Andrew Allard '25
Editor-in-Chief
Remember that one episode of SpongeBob with the creepy still from the classic Nosferatu? I sure do. Though it was just a silly punchline, the jarring insertion of a shot of Count Orlok from the 1922 horror film always creeped me out. I suspect I’m not alone. Even Robert Eggers, director of the new Nosferatu, thanked SpongeBob for introducing a generation of viewers to the classic horror film.
But SpongeBob is not the only historical contingency that made an American Nosferatu possible. Eggers’ work on the film began back in 2015, and his fascination with Nosferatu dates back to his years in high school. “Of course, it was the image and performance of Max Schreck that haunted me as a kid. There was something essential about the mysterious vampire and the simple fairytale of Nosferatu. And I am certain that when Hutter threw open the lid of Orlok’s sarcophagus, audiences gasped at the terror and imagined the stench of the undead monster. How could I find my own way there?” Eggers explained, in an interview with Deadline.[1]
Eggers has developed a reputation for his rigorous historical research and gripping atmospheres. Critics praised his first film, The Witch (2015) for its depiction of God-fearing 17th-century New England Christians. The Lighthouse (2019) was likewise noted for its attention to detail—down to the characters’ dialects and facial hair. While Eggers’ latest film is further evidence of his talent for directing historically accurate pieces, Nosferatu succeeds not just in recreating the past but also in reflecting on the present.
[SKIP TO END TO AVOID SPOILERS]
F.W. Murnau’s Nosferatu: A Symphony of Horrors (1922) was made in Germany during the Weimar Republic, a period of economic anxiety and social upheaval that preceded the rise of the Nazis. Reflecting Germany’s festering anti-Semitic sentiment, Nosferatu is about a foreign aristocrat who acquires property in a small German town, where he spreads a plague and rats, and ultimately sleeps with the protagonist’s wife.

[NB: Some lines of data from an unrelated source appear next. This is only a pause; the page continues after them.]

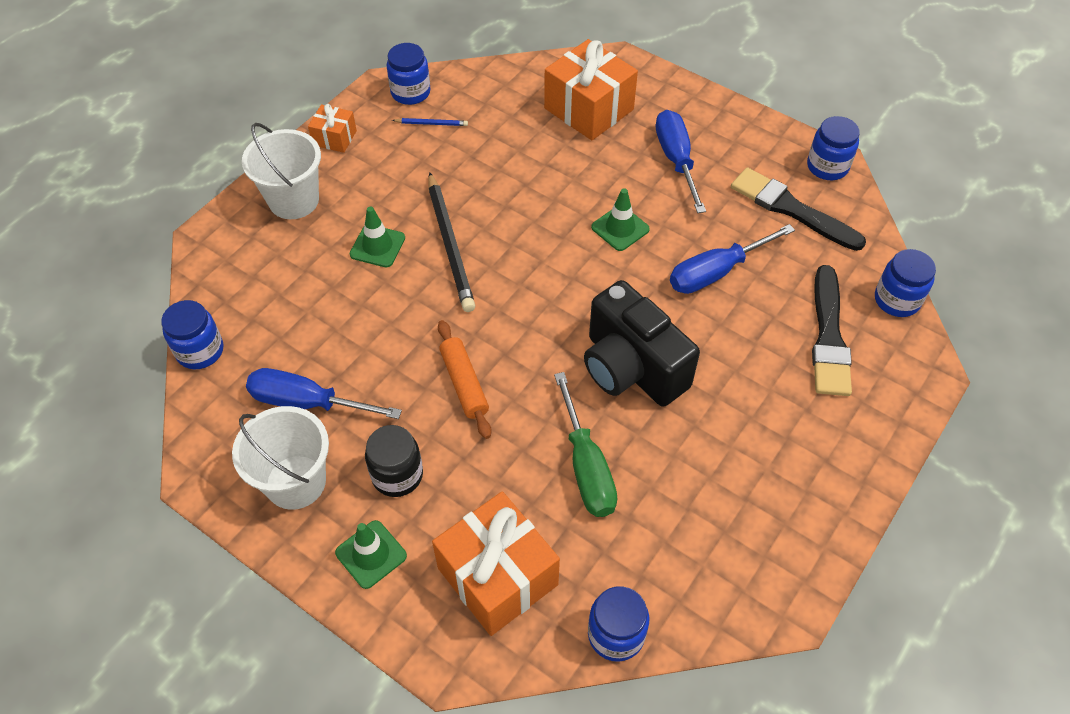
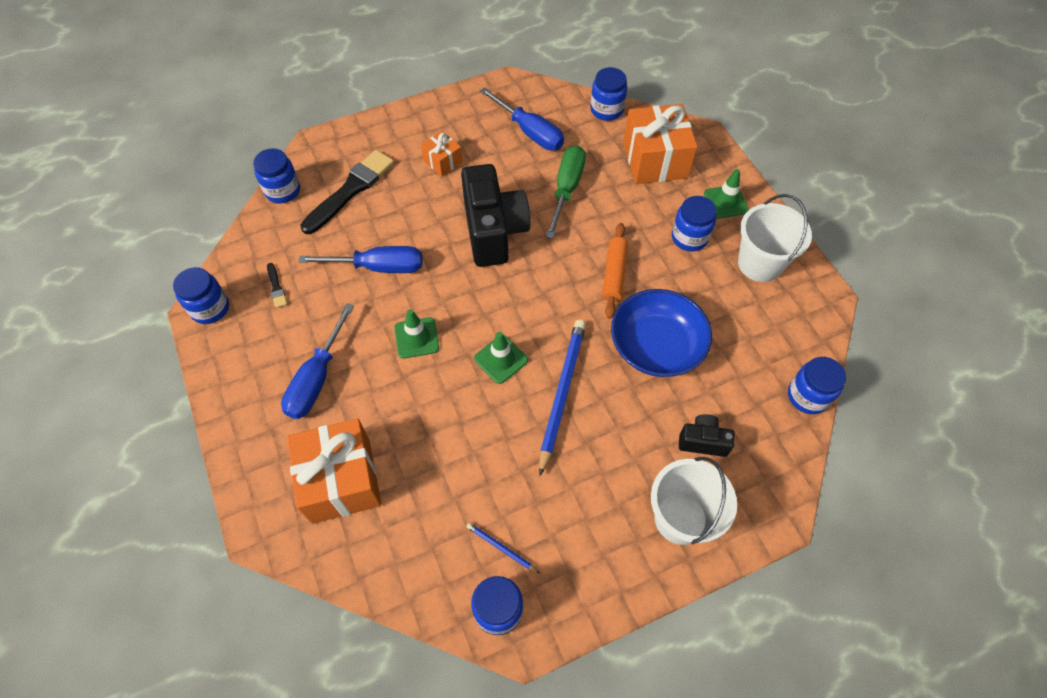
camera: 150 degrees left, 5 degrees up
blue screwdriver [246,368,402,419] -> blue screwdriver moved to [480,87,564,150]
orange gift [308,104,357,153] -> orange gift moved to [421,131,463,176]
green traffic cone [350,207,405,267] -> green traffic cone moved to [474,332,528,384]
black jar [365,425,423,497] -> blue jar [672,196,716,251]
black pencil [429,172,475,312] -> blue pencil [539,320,586,476]
black brush [731,167,866,251] -> black brush [267,263,287,308], size x0.43
none -> blue bowl [611,289,712,377]
none -> black camera [679,414,735,457]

Of course, fear of the Other is present in the source material, Bram Stoker’s Dracula (1897), but F.W. Murnau’s interpretation amplifies it. Whereas Dracula is depicted as youthful and charismatic, the monstrous depiction of Max Schreck as Count Orlok has been noted for drawing from antisemitic caricatures of Jewish people. And while Count Dracula causes some characters to fall ill, the town-wide plague is an innovation of Nosferatu. Incidentally, Nosferatu was released two years after the 1918-1920 flu pandemic.
Given that Eggers is such an avid student of history, it’s hard to imagine that the parallels with the recent global pandemic and America’s current wave of xenophobia are lost on him. But Eggers also emphasizes the original Nosferatu’s economic anxiety. It is, after all, a story about old, bloodsucking aristocrats who feed on young townspeople.

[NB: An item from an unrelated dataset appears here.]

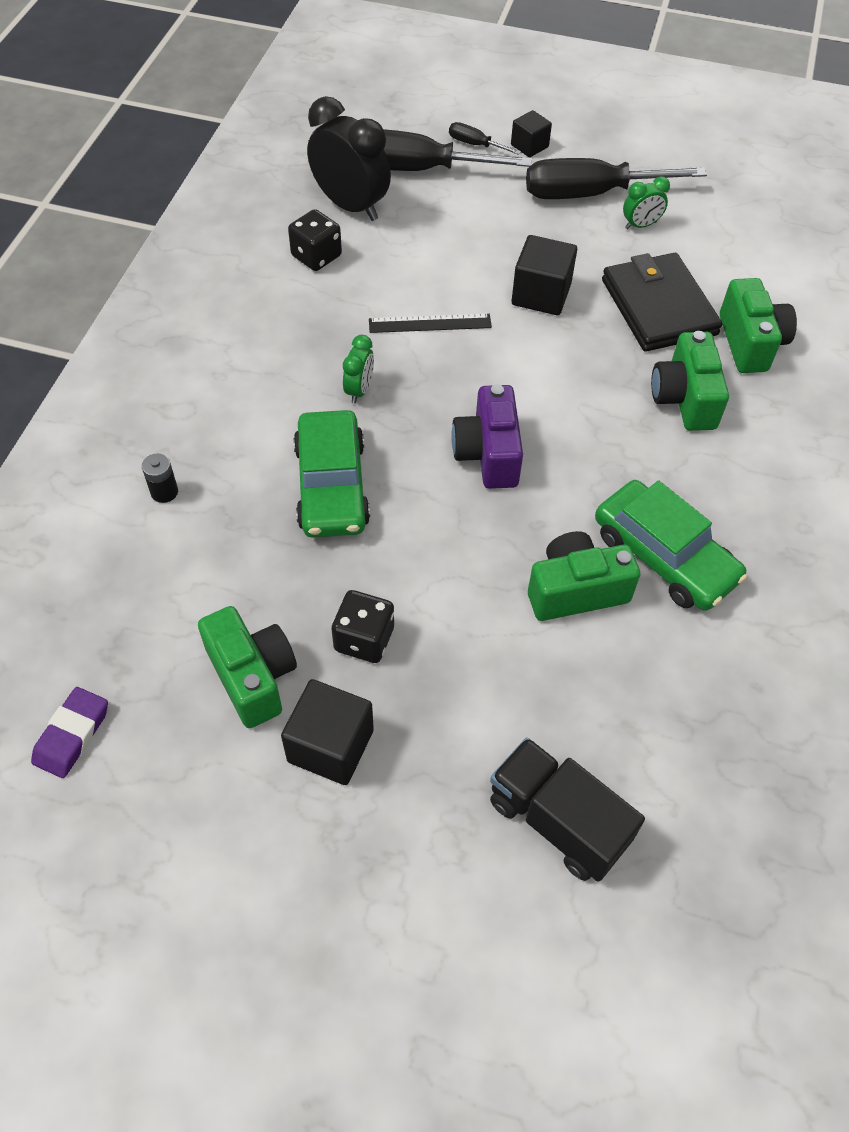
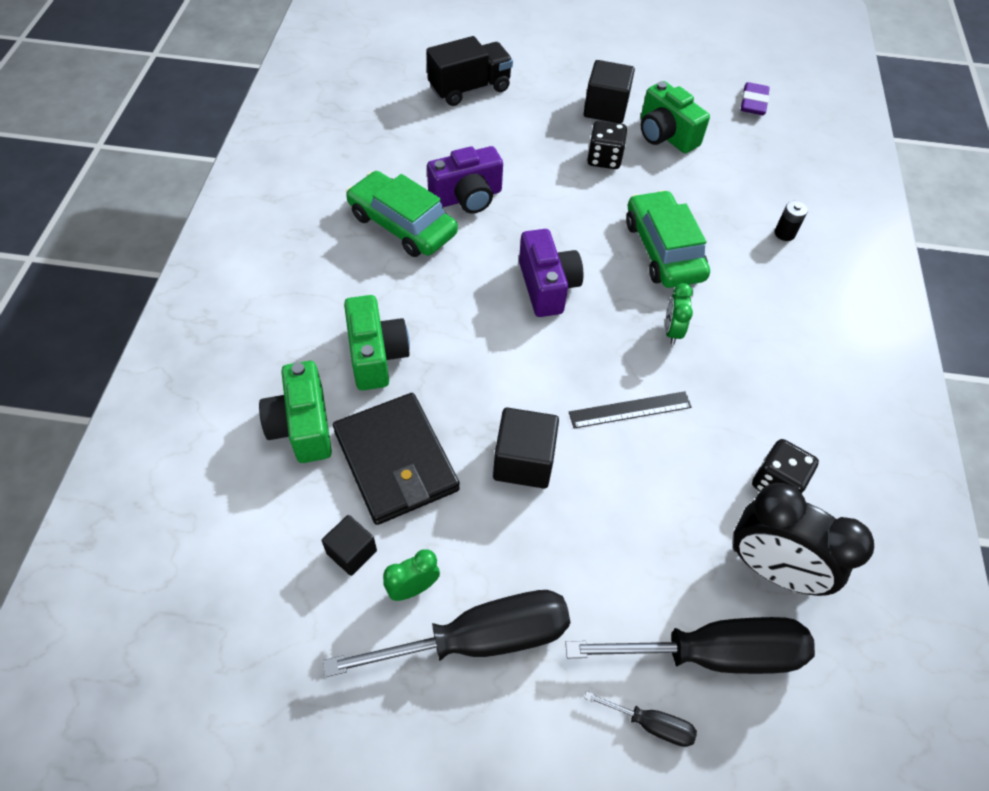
camera: 170 degrees right, 0 degrees up
black truck [490,737,645,882] -> black truck turned 60 degrees counterclockwise [426,36,513,106]
black cube [511,110,552,157] -> black cube moved to [322,515,377,576]
green camera [528,531,640,621] -> purple camera [427,146,503,213]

Thomas Hutter (Nicholas Hoult) is a recently married man in the town of Wisborg. Hutter takes an assignment from real estate broker Herr Knock (Simon McBurney) to work on a deal with a wealthy aristocratic client. The only catch is that the client, Count Orlok (Bill Skarsgård) is in poor health, so Thomas must hand deliver the deed to him in Transylvania. Thomas accepts the assignment against the pleading of his wife, Ellen Hutter (Lily-Rose Depp), who fears disaster if he leaves. Thomas, desperate to pursue his ticket to a middle-class life, insists he must go, whatever the risks.
Of course, as is often the case, the wife was right. Thomas’s journey leads him to the vampiric Orlok’s castle, launching the film’s central conflict. Meanwhile, Ellen, who is ill and nightmarishly communing with Orlok, stays with Thomas’s well-to-do friend, Friedrich (Aaron Taylor-Johnson), whose paternalistic presence gives further weight to the film’s themes of class and poverty.

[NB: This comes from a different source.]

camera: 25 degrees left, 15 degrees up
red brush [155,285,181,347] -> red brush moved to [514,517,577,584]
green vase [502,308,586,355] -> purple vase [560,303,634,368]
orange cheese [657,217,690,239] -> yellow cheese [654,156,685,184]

Upon his return to Wisborg, Thomas joins with the local physician, Dr. Sievers (Ralph Ineson), and the eccentric Professor Eberhart (Willem Dafoe) to hunt and kill Count Orlok. But unbeknownst to Thomas, Eberhart has told Ellen that the only way to defeat Orlok is for her to seduce him; the hunt is merely a distraction for Thomas. The film’s climax sees Thomas inadvertently killing his boss, Herr Knock (the class warfare is getting a little on the nose!), while Ellen gives herself over to Orlok. The Count dies, and Ellen with him.
I left the theater with a sense of anxiety and hopelessness, which I can only imagine was the desired effect. It was great. Bravo, Mr. Eggers!
[END OF SPOILERS]
This is the third rendition of Nosferatu, after Herzog’s 1979 remake of Murnau’s original—itself an unauthorized adaptation of the novel Dracula. But Egger’s Nosferatu is not just another dud in Hollywood’s long line of remakes and reboots. Its success as both a love letter to the past and a meditation on the present makes it well worth a watch.